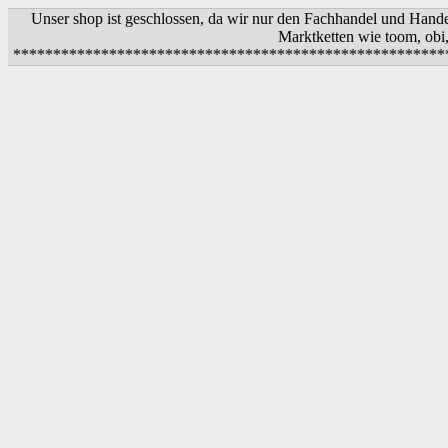
Unser shop ist geschlossen, da wir nur den Fachhandel und Hand
Marktketten wie toom, obi
*************************************************************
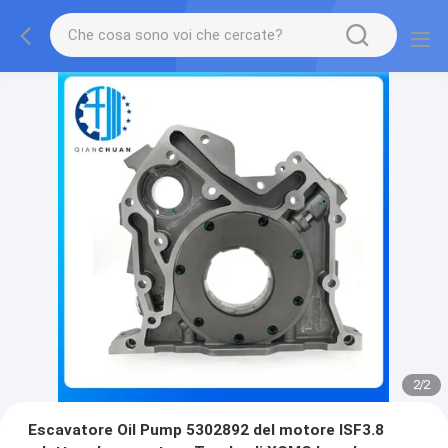
2
/
2
Escavatore Oil Pump 5302892 del motore ISF3.8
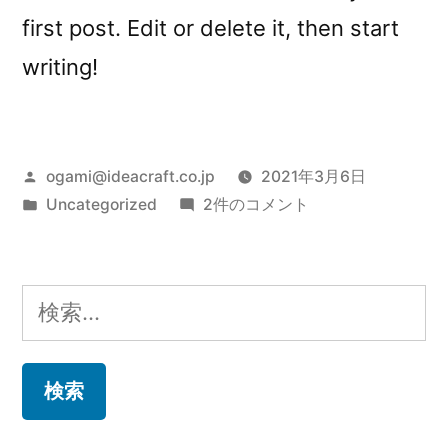
first post. Edit or delete it, then start
writing!
投
ogami@ideacraft.co.jp
2021年3月6日
稿
カ
Hello
Uncategorized
2件のコメント
者:
テ
world!
ゴ
へ
リ
の
検
ー:
索:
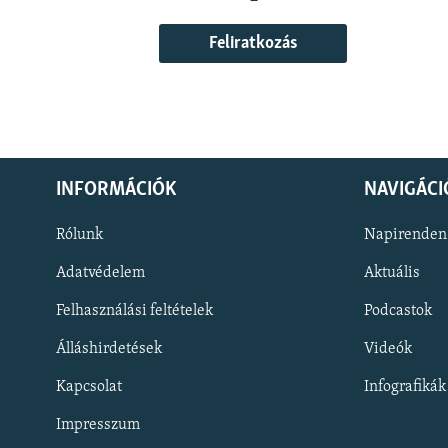
Feliratkozás
INFORMÁCIÓK
NAVIGÁCI
Rólunk
Napirenden
Adatvédelem
Aktuális
Felhasználási feltételek
Podcastok
Álláshirdetések
Videók
KÖVESSEN MINKET!
Kapcsolat
Infografikák
Impresszum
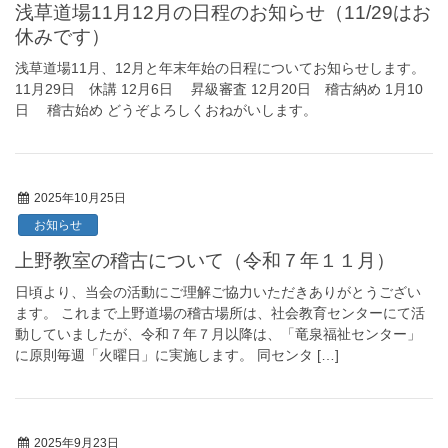
浅草道場11月12月の日程のお知らせ（11/29はお
休みです）
浅草道場11月、12月と年末年始の日程についてお知らせします。
11月29日 休講 12月6日 昇級審査 12月20日 稽古納め 1月10
日 稽古始め どうぞよろしくおねがいします。
2025年10月25日
お知らせ
上野教室の稽古について（令和７年１１月）
日頃より、当会の活動にご理解ご協力いただきありがとうござい
ます。 これまで上野道場の稽古場所は、社会教育センターにて活
動していましたが、令和７年７月以降は、「竜泉福祉センター」
に原則毎週「火曜日」に実施します。 同センタ […]
2025年9月23日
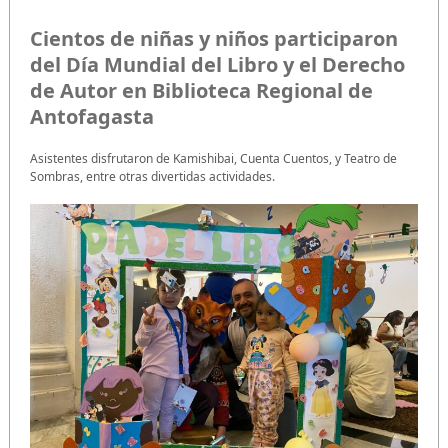
Cientos de niñas y niños participaron
del Día Mundial del Libro y el Derecho
de Autor en Biblioteca Regional de
Antofagasta
Asistentes disfrutaron de Kamishibai, Cuenta Cuentos, y Teatro de
Sombras, entre otras divertidas actividades.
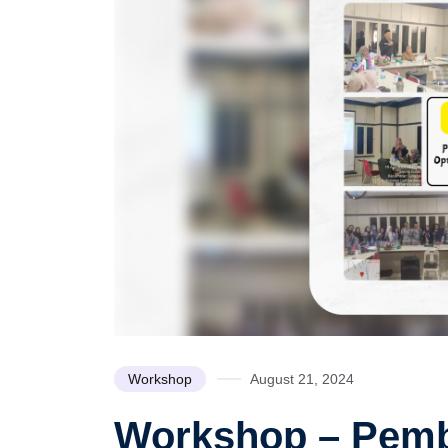
Workshop
August 21, 2024
Workshop – Pemb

·····

**PROBLEM TO SOLVE**. Turn every text line in the listing above into a Markdown table with the columns "Number" and "Text," numbering each row and skipping blank lines. Leave out the pictures.

**YOUR RESPONSE**.
| Number | Text |
|---|---|
| 1 | Unser shop ist geschlossen, da wir nur den Fachhandel und Hand |
| 2 | Marktketten wie toom, obi |
| 3 | ************************************************************* |
| 4 | 2 |
| 5 | / |
| 6 | 2 |
| 7 | Escavatore Oil Pump 5302892 del motore ISF3.8 |
| 8 | first post. Edit or delete it, then start |
| 9 | writing! |
| 10 | 投 |
| 11 | ogami@ideacraft.co.jp |
| 12 | 2021年3月6日 |
| 13 | 稿 |
| 14 | カ |
| 15 | Hello |
| 16 | Uncategorized |
| 17 | 2件のコメント |
| 18 | 者: |
| 19 | テ |
| 20 | world! |
| 21 | ゴ |
| 22 | へ |
| 23 | リ |
| 24 | の |
| 25 | 検 |
| 26 | ー: |
| 27 | 索: |
| 28 | Feliratkozás |
| 29 | INFORMÁCIÓK |
| 30 | NAVIGÁCI |
| 31 | Rólunk |
| 32 | Napirenden |
| 33 | Adatvédelem |
| 34 | Aktuális |
| 35 | Felhasználási feltételek |
| 36 | Podcastok |
| 37 | Álláshirdetések |
| 38 | Videók |
| 39 | KÖVESSEN MINKET! |
| 40 | Kapcsolat |
| 41 | Infografikák |
| 42 | Impresszum |
| 43 | 浅草道場11月12月の日程のお知らせ（11/29はお |
| 44 | 休みです） |
| 45 | 浅草道場11月、12月と年末年始の日程についてお知らせします。 |
| 46 | 11月29日 休講 12月6日 昇級審査 12月20日 稽古納め 1月10 |
| 47 | 日 稽古始め どうぞよろしくおねがいします。 |
| 48 | 2025年10月25日 |
| 49 | お知らせ |
| 50 | 上野教室の稽古について（令和７年１１月） |
| 51 | 日頃より、当会の活動にご理解ご協力いただきありがとうござい |
| 52 | ます。 これまで上野道場の稽古場所は、社会教育センターにて活 |
| 53 | 動していましたが、令和７年７月以降は、「竜泉福祉センター」 |
| 54 | に原則毎週「火曜日」に実施します。 同センタ […] |
| 55 | 2025年9月23日 |
| 56 | Cientos de niñas y niños participaron |
| 57 | del Día Mundial del Libro y el Derecho |
| 58 | de Autor en Biblioteca Regional de |
| 59 | Antofagasta |
| 60 | Asistentes disfrutaron de Kamishibai, Cuenta Cuentos, y Teatro de |
| 61 | Sombras, entre otras divertidas actividades. |
| 62 | Workshop |
| 63 | August 21, 2024 |
| 64 | Workshop – Pemb |